Mr Brass has been under fire for expressing shock after a recent visit to the area with British campaign group Yachad.
In a letter to the JC this week, his Israeli supporters praised his “willingness to see the grim reality on the ground in the West Bank” and to highlight his concerns.
They added: “What a shame that there are not more leaders of the Anglo-Jewish community willing to tackle these troubling issues.”
The letter was signed by four former Israeli ambassadors, including Ilan Baruch and Aron Liel, who both served in South Africa, as well as former consul-general in New York Colette Avital, former attorney general Michael Benyair, New Israel Fund president and former Knesset deputy speaker Naomi Chazan, and former Education Minister Yossi Sarid.
What a shame more Anglo-Jewish leaders are not tackling these troubling issues
Mr Brass, who said that he had gone with Yachad in a private capacity, spoke out at the “miserable” conditions of Palestinian villagers and their fears of attacks by settlers.
His one-day trip to Susiya on the West Bank was led by a guide from anti-occupation Israeli army veterans’ group Breaking the Silence.
But other deputies have objected to him making his views public, with former Board vice-president Eric Moonman saying that Mr Brass should apologise or face calls for his resignation.
Criticism came also this week from the head of a group which scrutinises anti-Israel activity abroad, Professor Gerald Steinberg, the president of NGO Monitor.
Responding to the pro-Brass letter, he said that Breaking the Silence and figures such as Ms Chazan and Mr Liel "are not the people to be provide ethical grades to diaspora Jewish leaders”.

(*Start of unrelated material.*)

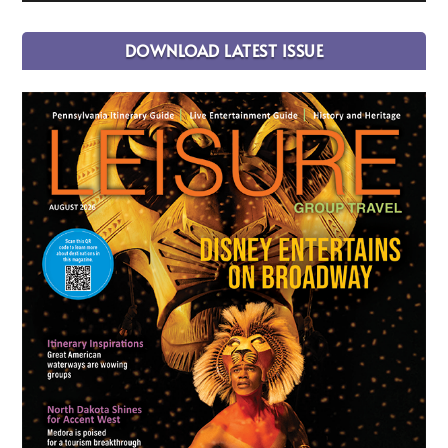
DOWNLOAD LATEST ISSUE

He added that it was “a problem when the leader of an umbrella organisation like the British Board of Deputies takes a radical position based on what he is told and sees through the lens of a very narrow Israeli constituency.”
Yoaz Hendel, chairman of the Institute for Zionist Strategies and a former communications director for Prime Minister Benjamin Netanyahu, said: “If someone comes to Israel and… hears the point of view of only one side, and is not aware of the efforts made by the state of Israel and the IDF on behalf of Palestinian citizens in the area, or of the challenges, obstacles and limitations we face but encounters only a point of view that is used to delegitimise Israel, he should ask himself about his continued service as a leader of the Jewish community.”
Mr Brass, who has a home in Israel, said this week that the letter of support had been “reassuring”.
Yachad runs around 10 day-trips to the West Bank or East Jerusalem a year, as well as a number of longer tours for lawyers, students and women and a half-day programme on Jerusalem for 400 youth on Israel tours.
Its director Hannah Weisfeld said that the group had no intention of ending its association with Breaking the Silence. “I am yet to see all those voices that have criticised Laurence Brass to actually get out into the field and see for themselves what Laurence saw,” she said.